Mi arrendo. Rinuncio a dar conto qui sul blog degli ormai innumerevoli servizi e iniziative che, tramite la rete, gli operatori culturali piemontesi offrono ai cittadini per restargli vicini anche nei giorni della clausura. 
Rinuncio perché sono tanti, troppi per poterne segnalare alcuni facendo torto a chissà quanti altri.
Rinuncio, e me ne scuso.
Ma una cosa la devo dire. Ne ho scritto sul Corriere, ma è giusto che lo ripeta qui.
Ogni giorno che passa cresce in me il rispetto per i comportamenti e la forza di reazione del mondo della cultura di fronte all'emergenza coronavirus. 
Fin dall'inizio della crisi le stringenti difficoltà di un settore ad alto rischio d'estinzione sono state presentate alle autorità - che sulle prime parevano assai distratte - con dignitosa compostezza, senza scena madri né assalti alla diligenza. E già questo era tutt'altro che scontato.

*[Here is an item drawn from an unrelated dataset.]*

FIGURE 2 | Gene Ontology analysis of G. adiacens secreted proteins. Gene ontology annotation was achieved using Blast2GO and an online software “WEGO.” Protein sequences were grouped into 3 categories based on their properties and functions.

Ma ciò che davvero merita un encomio è quanto sta avvenendo in queste ore. La cultura e lo spettacolo torinesi - anche al di là della generale mobilitazione nelle raccolte fondi - stanno dimostrando nei fatti che #LaCulturaNonTiAbbandona o #LaCulturaNonSiFerma non sono soltanto degli hashtag. 

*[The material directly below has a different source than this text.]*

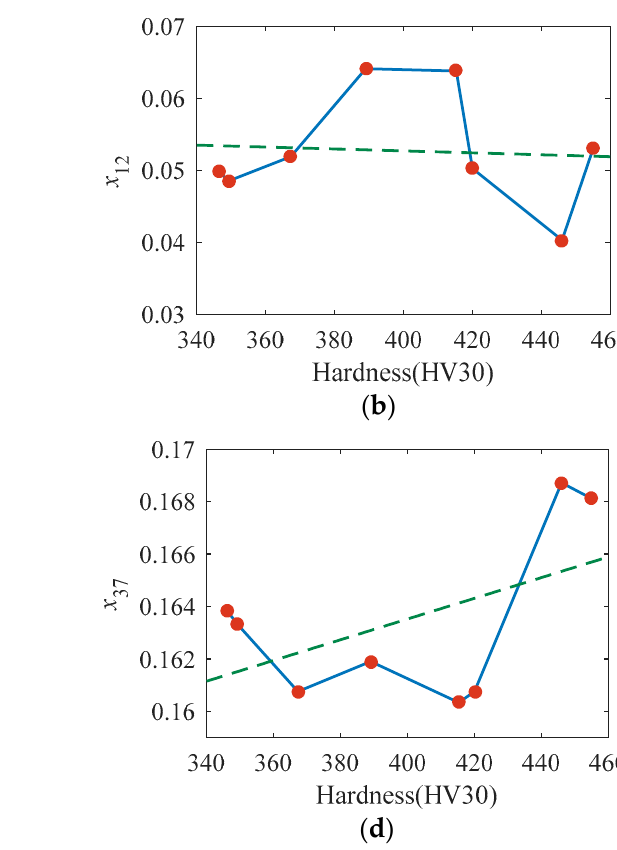
Figure 8. ( a – d ) demonstrate the dependency of x 7 , x 12 , x 19, and x 37 on the surface hardness,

E' uno spettacolo strano e meraviglioso vedere i protagonisti più variegati della scena torinese, da Arturo Brachetti a Patrizietta Sandretto, e le realtà più differenti, dal grande museo al club alternativo, schierarsi al fianco della comunità. Nessuno escluso. Con la giusta preoccupazione per i propri destini, ma ancor prima con la seria volontà di restare, sia pur con modalità nuove, a disposizione di ogni torinese di buona volontà che voglia anche nell'ora più buia mantenere accesa il sé la vitale fiammella dell'intelligenza, della curiosità. 
Questo si chiama resilienza; ma anche spirito di servizio, consapevolezza di svolgere un ruolo di pubblica necessità, di offrire un bene tanto prezioso quanto immateriale che non può e non deve mancare neppure nei frangenti drammatici: la mente ha bisogno di cibo, come il corpo. Gli uomini e le donne della cultura lo sanno, e si mobilitano. Senza lucro, senza senza applausi. Lo sentono come un dovere civile. E in cambio non chiedono nulla.
Ma meritano molto.
Ricordiamocelo anche dopo.
Persino i bruti che nei giorni facili sputavano - talora anche in senso non figurato - sui lavoratori della sanità, oggi capiscono, angustiati dalla paura o dalla necessità, quanta abnegazione e quanti sacrifici sorreggano - sempre, non soltanto nell'emergenza - l'opera di medici e infermieri che finora denigravano, o sottovalutavano. E anche la politica, passata la buriana, non dovrà dimenticare che la sanità garantita per tutti è quanto di meglio si sia data, pur fra tanti errori, l'Italia repubblicana.
Altrettanto vale per la cultura. Sapremo d'ora in poi, tutti, rispettarla e sostenerla come qualcosa di vitale per ognuno, e di cui ognuno deve avere cura?
L'auspicio - il miracolo - sarebbe una resipiscenza, pur nei noti limiti delle loro capacità, di coloro che finora l'hanno disprezzata o ignorata: i politici che destinano a quel mondo infime briciole dei bilanci pubblici; gli italioti che considerano i lavoratori intellettuali null'altro che inutili parassiti; i laureati all'università della strada che non sanno un cazzo di niente e sputan sentenze su tutto; gli arruffapopolo sempre pronti a scagliare strali contro "professoroni" e "salotti", intendendosi per "professoroni" coloro che sanno ciò di cui parlano, e per "salotto" ogni luogo dove ogni tanto viene aperto un libro; insomma l'intera genìa che lavora alacremente per ridurci a una terra di abbrutiti; ecco, facciamo voti affinché in qualcuno di costoro - non in tutti, non pretendiamo l'impossibile - si accenda una luce. E cominci a pensare.